Czy granie koncertów sprawia ci radość?
Tak, w koncertowaniu kryje się wg mnie sens tego wszystkiego. Jest to całkowicie odmienne doświadczenie od grania w domu czy pracy w studio. Kiedy czeka na ciebie publiczność, przed wejściem na scenę musisz nastroić swój umysł na właściwą częstotliwość. Jeśli o mnie chodzi, to nigdy nie miałem natury ekshibicjonisty i choć u siebie w Afryce robiłem sporo klinik dla Fendera, nigdy nie czułem się w tym 100% komfortowo. Nie jestem dobry w popisówkach, zawsze skupiałem się bardziej na piosenkach i celu jaki ze sobą niosą. Tak więc obecne trasy koncertowe są dla mnie wielką przyjemnością, bo celem moich piosenek było dotarcie do ludzi i właśnie to się teraz dzieje.

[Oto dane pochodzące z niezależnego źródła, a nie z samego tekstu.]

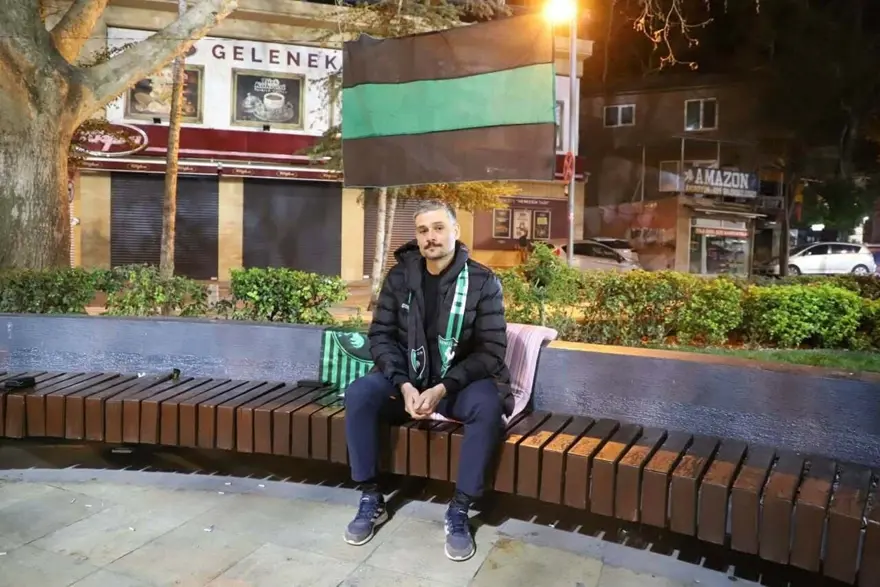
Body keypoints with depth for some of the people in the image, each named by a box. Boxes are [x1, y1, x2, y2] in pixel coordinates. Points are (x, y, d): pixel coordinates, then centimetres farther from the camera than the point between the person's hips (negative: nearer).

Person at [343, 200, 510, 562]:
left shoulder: (483, 281, -9)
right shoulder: (399, 276, -1)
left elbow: (492, 350, -13)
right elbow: (380, 336, -3)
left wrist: (443, 389, -24)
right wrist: (404, 385, -20)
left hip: (459, 383, -2)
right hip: (408, 379, 3)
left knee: (488, 405, -34)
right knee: (358, 393, -23)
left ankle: (459, 511, -17)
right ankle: (371, 500, -8)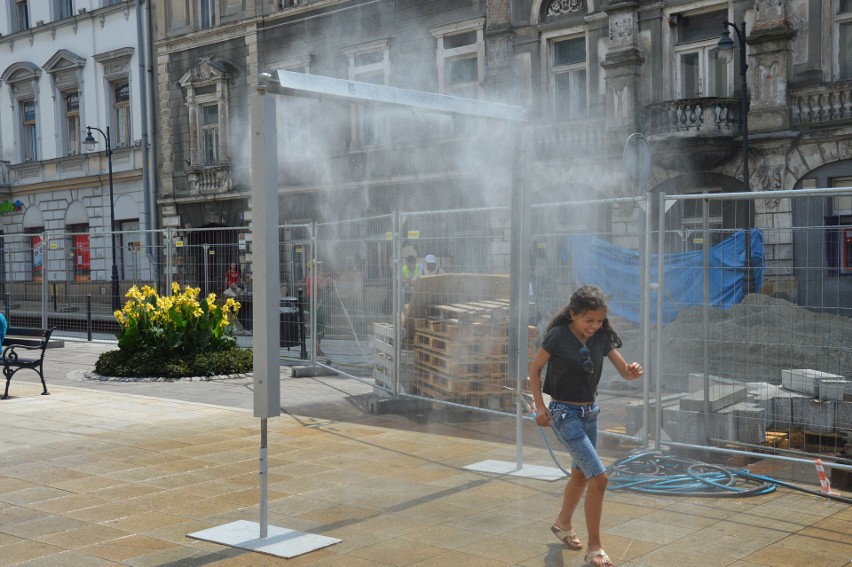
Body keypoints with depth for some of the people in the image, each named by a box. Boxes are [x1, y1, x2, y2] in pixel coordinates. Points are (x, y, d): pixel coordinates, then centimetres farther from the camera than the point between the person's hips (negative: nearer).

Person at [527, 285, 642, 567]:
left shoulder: (602, 337, -3)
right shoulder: (558, 336, -17)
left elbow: (623, 370, -7)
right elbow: (535, 368, -7)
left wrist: (633, 372, -30)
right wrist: (540, 406, -12)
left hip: (590, 411, 7)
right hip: (564, 413, -7)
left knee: (581, 474, 22)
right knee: (599, 477, -14)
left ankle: (563, 523, 47)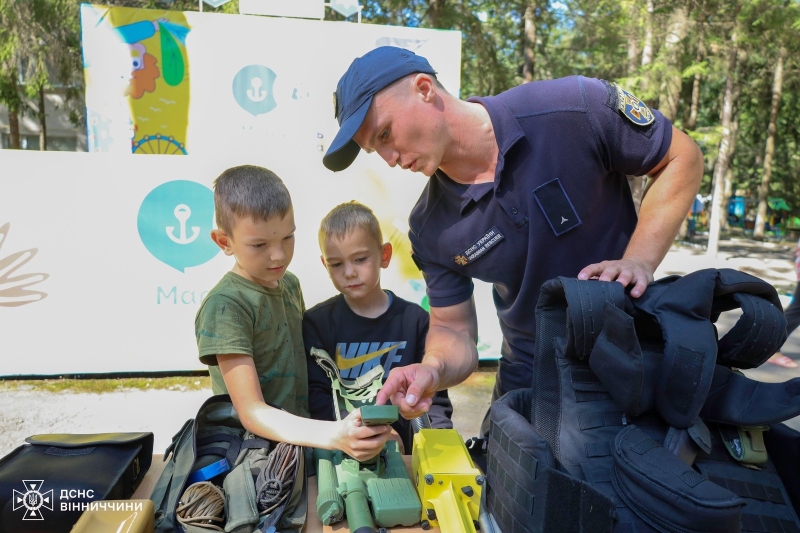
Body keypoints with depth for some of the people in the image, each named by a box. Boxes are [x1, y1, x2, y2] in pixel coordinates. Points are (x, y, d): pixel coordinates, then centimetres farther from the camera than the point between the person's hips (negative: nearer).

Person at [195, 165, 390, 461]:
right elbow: (251, 413, -18)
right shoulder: (224, 306, -15)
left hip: (302, 433, 7)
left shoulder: (290, 284, 7)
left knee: (387, 439, -17)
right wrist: (334, 436, -31)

Jak oceniasz obecny renesans sceny bluesowej?
Przede wszystkim, myślę że ten element bluesowy jest… DNA całej współczesnej muzyki. W przeciwieństwie do klasyki, wszystko co dziś słyszysz w muzyce rozrywkowej w którymś miejscu dotyka korzeniami bluesa. To styl muzyki niezwykle prosty w swej formie, więc jedynie uczucia i ekspresja mogą sprawić, że zabrzmi właściwie. I właśnie ta prostota sprawia, że jest to wspaniała platforma do wyrażania się i wiele osób może się z tym identyfikować, bo muzyka nie jest ani zbyt techniczna, ani zbyt snobistyczna. Zawsze kochałem blues-rocka, ponieważ dla mnie to idealne połączenie emocjonalności i prostoty bluesa z ostrością i siłą rock’n’rolla. Szczerze wierzę, że obecny renesans zawdzięczamy kilku wspaniałym muzykom, takim jak – oczywiście – wspaniały gitarzysta Joe Bonamassa, ale także artystom indie pop, takim jak The Black Keys czy Jack White. Jakkolwiek ci ostatni nie są tak doskonałymi instrumentalistami jak Bonamassa, ich zasługą jest to, że spopularyzowali bluesowe elementy wśród najmłodszej generacji. Obecnie jest to może blues mniej ‘dosłowny’, zawierający wiele różnych elementów i smaczków, czasem może surowy, jakby garażowy, w porównaniu do tego z lat 80. i 90., ale z pewnością znów jest na topie. I myślę, że blues może mieć swoje wyżyny i doliny, w sensie popularności, ale będzie z nami już zawsze.
Jak myślisz, co przyniesie przyszłość?
Myślę, że najwłaściwszy kierunek rozwoju blues-rocka wskazał nam wszystkim wspomniany już Joe Bonamassa, który zrobił nieprawdopodobną karierę. Jeśli chodzi o gitarzystów takich jak ja, wszyscy powinniśmy mu dziękować, bo naprawdę pootwierał dla nas rozmaite drzwi i furtki, popularyzując ten sposób grania wśród szerszej publiczności. W pewnym sensie Joe jest zbawicielem blues-rocka ery nowoczesnej i kariera jaką zrobił jest marzeniem wielu z nas. Jeśli chodzi o mnie, to jestem w trakcie budowania swojej pozycji w Europie, krok po kroku, koncert po koncercie. Sporo dało nam granie supportów przed artystami takimi jak Joe Satriani, Joanne Shaw Taylor czy King King. Coraz więcej ludzi przychodzi na nasze koncerty i widać to wyraźnie za każdym razem jak tu wracamy. Coraz większe są także sceny na jakich gramy. I wiesz co, to jest naprawdę coś fantastycznego, w poszerzaniu swej bazy fanów, w sięganiu do coraz dalszych zakamarków. Mamy przy tym sporo frajdy.